> Collected data:
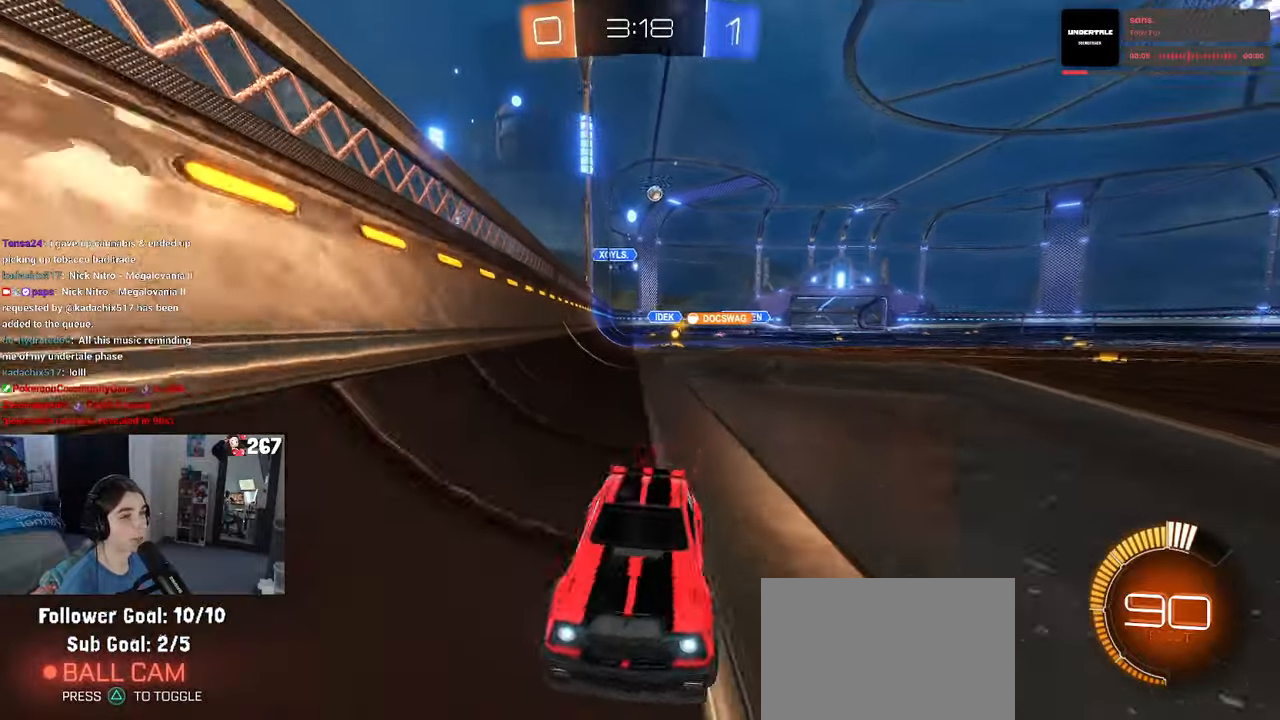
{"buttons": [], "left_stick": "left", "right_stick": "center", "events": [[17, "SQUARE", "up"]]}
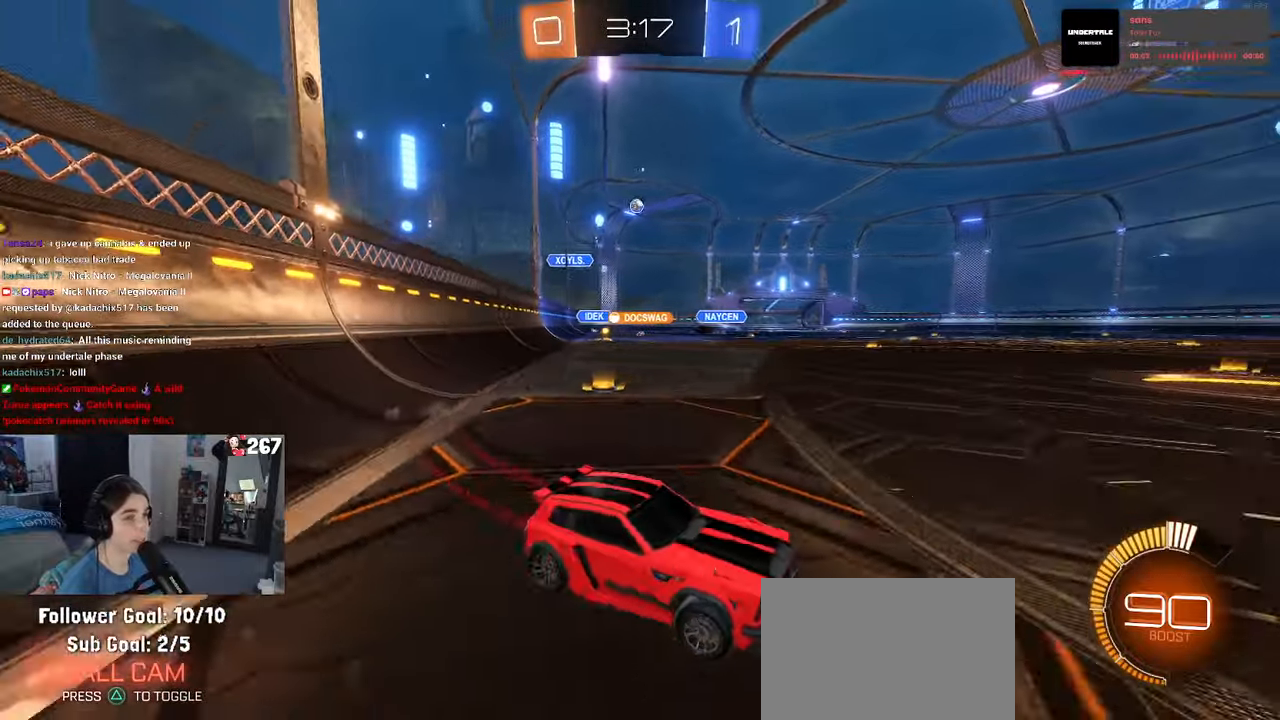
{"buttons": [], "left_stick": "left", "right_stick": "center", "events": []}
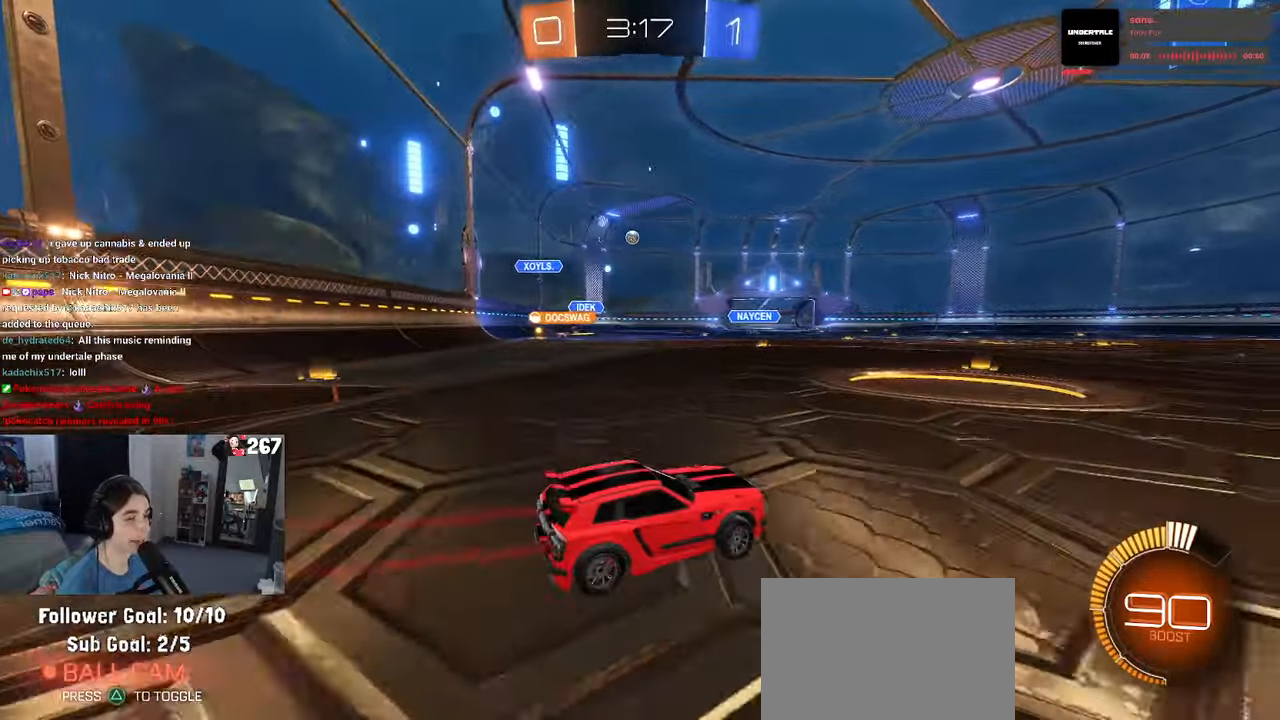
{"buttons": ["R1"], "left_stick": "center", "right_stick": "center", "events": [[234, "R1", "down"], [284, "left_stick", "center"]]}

> What you have to do:
Please restate all of the listing above word for word, with no pictures.

> Final answer:
{"buttons": [], "left_stick": "left", "right_stick": "center", "events": [[17, "SQUARE", "up"]]}
{"buttons": [], "left_stick": "left", "right_stick": "center", "events": []}
{"buttons": ["R1"], "left_stick": "center", "right_stick": "center", "events": [[234, "R1", "down"], [284, "left_stick", "center"]]}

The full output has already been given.